What about extensions? Well, those are still absolutely in play! Taxpayers can request up to a six-month extension, which would push their filing deadline to December 15, one of the latest filing dates in American tax history.
Of course, waiting longer to file your taxes will also mean a longer wait for your refund. “I encourage all taxpayers who may have tax refunds to file now to get your money,” Mnuchin wrote in a follow-up tweet. This can be a challenging decision for many Americans. Not having to pay taxes, for the time being, is nice, but it also means a delay in refund money, which many could desperately use right now. Thankfully, the current coronavirus stimulus bill would also aim to help Americans immediately. Meanwhile, nearly every governmental agency is stepping up to help the fight…
Reassurance For Americans
Americans want to be sure that they won’t lose their job, money, or health because of the coronavirus, so almost all government workers have been trying to help in any way they can. Quickly, Congress passed a major expanded sick leave bill that helped those diagnosed with COVID-19.

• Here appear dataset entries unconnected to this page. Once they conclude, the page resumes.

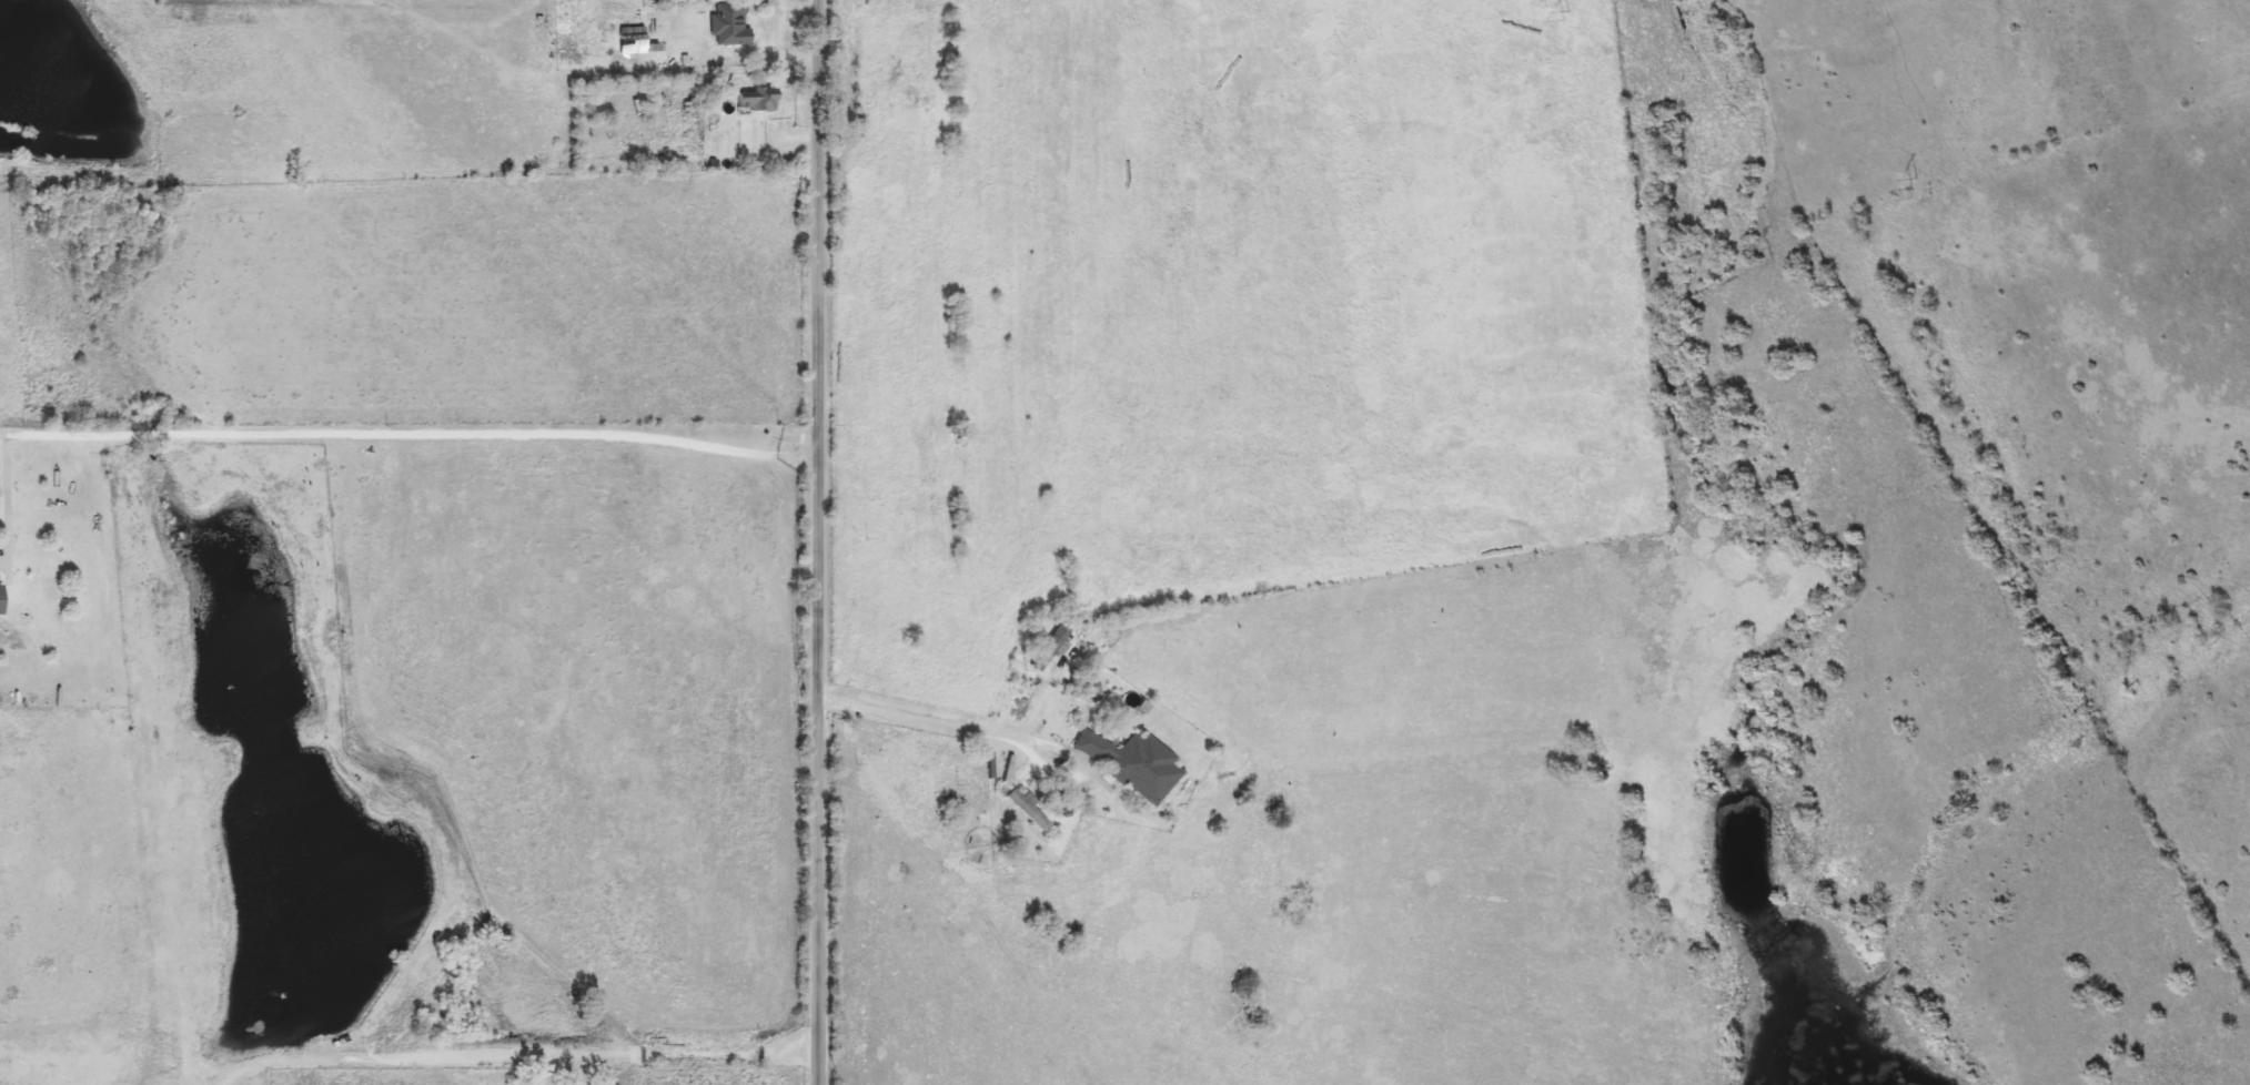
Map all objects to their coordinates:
building: (727, 24)
building: (628, 40)
building: (753, 99)
road: (357, 432)
road: (825, 542)
building: (1087, 687)
road: (922, 715)
building: (1131, 765)
building: (1025, 810)
road: (516, 1056)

Later, Mnuchin also stated important news for small companies and businesses. This year, small businesses will be able to postpone payments of up to $1 million, while corporations will be able to defer up to $10 million without it impacting their interest or getting a penalty.
Of course, it’s important to remember that these new updates only apply to federal taxes. State taxes may remain the same or change, depending on where you live. Certain states, like California and Oklahoma, already made a change in their tax deadlines following the coronavirus outbreak, extending the deadlines. For more up to date information, check your state’s official tax website.